• DIRECTIVE A:
Answer these questions about the text on histograms:
(i) What is the average number of heads when a coin is flipped n times?
(ii) How many outcomes are there in the coin flip case?
(iii) In the sample run with 10 bins and 10 samples, how many trials fall in bin 4?
Top of DOCUMENT EXTRACT
Example: a group of coin-flips
- Suppose we flip a coin n times: how many "heads" are obtained?
- The average number of heads: n / 2.
- However, what does this say about how likely it is to get
n / 3 heads?
- Let P(i) be the probability that i heads are
obtained
(Here, 0 <= i <= n).
- We will write code to estimate each P(i)
=> a histogram.
static void computeHistogram (int numFlips, int numTrials)
{
// Create space for the bins.
int[] bins = new int [numFlips+1];
// Perform trials.
for (int i=0; i < numTrials; i++) {
// Flip coins "numFlips" times and count.
int count = 0;
for (int j=0; j < numFlips; j++) {
if (UniformRandom.uniform() < 0.5) {
// Heads.
count ++;
}
}
// Update counter.
bins[count] ++;
}
System.out.println ("Histogram: ");
System.out.println (" Bin #Trials Fraction");
for (int i=0; i <= numFlips; i++) {
System.out.println (" " + i + " " + bins[i] + " "
+ ((double)bins[i]/(double)numTrials) );
}
}
- The usage of "bin" will become clear below.
Example: evaluating whether a distribution is uniform
- This example is for "real-valued" data.
- For the coin flip case, there were only n+1 outcomes:
{ 0, 1, 2, ..., n }.
- For real-valued data, the outcomes are infinite.
=> we will create "intervals" or "bins"

- Sample Java code:
static void computeHistogram (int numBins, int numTrials)
{
// Space for the bins.
int[] bins = new int [numBins];
// Length of a single small interval.
double interval = 1.0 / (double) numBins;
// Perform trials.
for (int i=0; i < numTrials; i++) {
// Generate a value.
double u = UniformRandom.uniform ();
// Find out where this value lies (which bin or interval).
int whichBin = (int) Math.floor (u / interval);
// Update counter.
bins[whichBin] ++;
}
System.out.println ("Histogram: ");
System.out.println (" Bin #Trials Fraction");
for (int i=0; i < numBins; i++) {
System.out.println (" " + i + " " + bins[i] + " "
+ ((double)bins[i]/(double)numTrials) );
}
}
- Example with 10 bins:
- With 10 bins and 10 samples, here is the output of a sample run:
Histogram:
Bin #Trials Fraction
0 0 0.0
1 0 0.0
2 1 0.1
3 1 0.1
4 2 0.2
5 1 0.1
6 1 0.1
7 2 0.2
8 2 0.2
9 0 0.0
Note:
- We have also printed out the fraction of occurences for each bin.
Bottom of DOCUMENT EXTRACT
• DIRECTIVE B:
Return every line of the entries that contains the word "вернулась".
Top of SOURCE INFORMATION
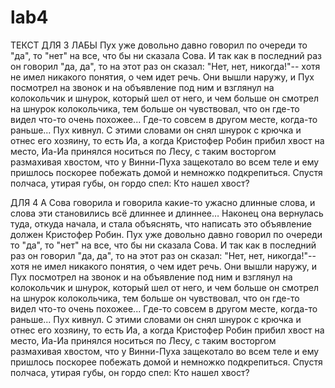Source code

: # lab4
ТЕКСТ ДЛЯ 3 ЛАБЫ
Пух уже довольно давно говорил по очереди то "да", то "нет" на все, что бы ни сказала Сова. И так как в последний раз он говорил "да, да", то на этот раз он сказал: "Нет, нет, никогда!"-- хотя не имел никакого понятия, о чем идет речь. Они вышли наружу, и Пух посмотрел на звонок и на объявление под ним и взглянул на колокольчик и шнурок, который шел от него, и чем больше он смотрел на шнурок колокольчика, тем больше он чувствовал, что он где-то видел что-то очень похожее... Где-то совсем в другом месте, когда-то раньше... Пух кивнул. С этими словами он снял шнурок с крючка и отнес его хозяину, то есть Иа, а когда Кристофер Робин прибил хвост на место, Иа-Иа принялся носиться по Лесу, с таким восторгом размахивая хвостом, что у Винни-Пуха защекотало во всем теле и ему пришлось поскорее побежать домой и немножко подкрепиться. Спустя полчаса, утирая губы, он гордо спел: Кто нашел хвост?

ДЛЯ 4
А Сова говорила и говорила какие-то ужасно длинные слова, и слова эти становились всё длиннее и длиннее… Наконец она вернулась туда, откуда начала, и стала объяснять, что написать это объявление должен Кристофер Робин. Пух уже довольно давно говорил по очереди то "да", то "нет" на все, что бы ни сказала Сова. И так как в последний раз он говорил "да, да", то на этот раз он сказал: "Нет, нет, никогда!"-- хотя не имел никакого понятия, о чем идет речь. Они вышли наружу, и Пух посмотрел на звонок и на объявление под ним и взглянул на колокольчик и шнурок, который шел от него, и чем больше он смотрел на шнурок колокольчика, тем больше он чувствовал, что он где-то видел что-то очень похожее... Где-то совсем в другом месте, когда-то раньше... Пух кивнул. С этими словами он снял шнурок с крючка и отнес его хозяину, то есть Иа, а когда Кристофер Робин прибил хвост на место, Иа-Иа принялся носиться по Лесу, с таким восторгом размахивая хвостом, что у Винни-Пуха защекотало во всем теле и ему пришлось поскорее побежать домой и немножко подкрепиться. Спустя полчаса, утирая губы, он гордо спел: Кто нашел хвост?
Bottom of SOURCE INFORMATION
• ANSWER A:
(i) n / 2
(ii) n+1
(iii) 2

• ANSWER B:
А Сова говорила и говорила какие-то ужасно длинные слова, и слова эти становились всё длиннее и длиннее… Наконец она вернулась туда, откуда начала, и стала объяснять, что написать это объявление должен Кристофер Робин. Пух уже довольно давно говорил по очереди то "да", то "нет" на все, что бы ни сказала Сова. И так как в последний раз он говорил "да, да", то на этот раз он сказал: "Нет, нет, никогда!"-- хотя не имел никакого понятия, о чем идет речь. Они вышли наружу, и Пух посмотрел на звонок и на объявление под ним и взглянул на колокольчик и шнурок, который шел от него, и чем больше он смотрел на шнурок колокольчика, тем больше он чувствовал, что он где-то видел что-то очень похожее... Где-то совсем в другом месте, когда-то раньше... Пух кивнул. С этими словами он снял шнурок с крючка и отнес его хозяину, то есть Иа, а когда Кристофер Робин прибил хвост на место, Иа-Иа принялся носиться по Лесу, с таким восторгом размахивая хвостом, что у Винни-Пуха защекотало во всем теле и ему пришлось поскорее побежать домой и немножко подкрепиться. Спустя полчаса, утирая губы, он гордо спел: Кто нашел хвост?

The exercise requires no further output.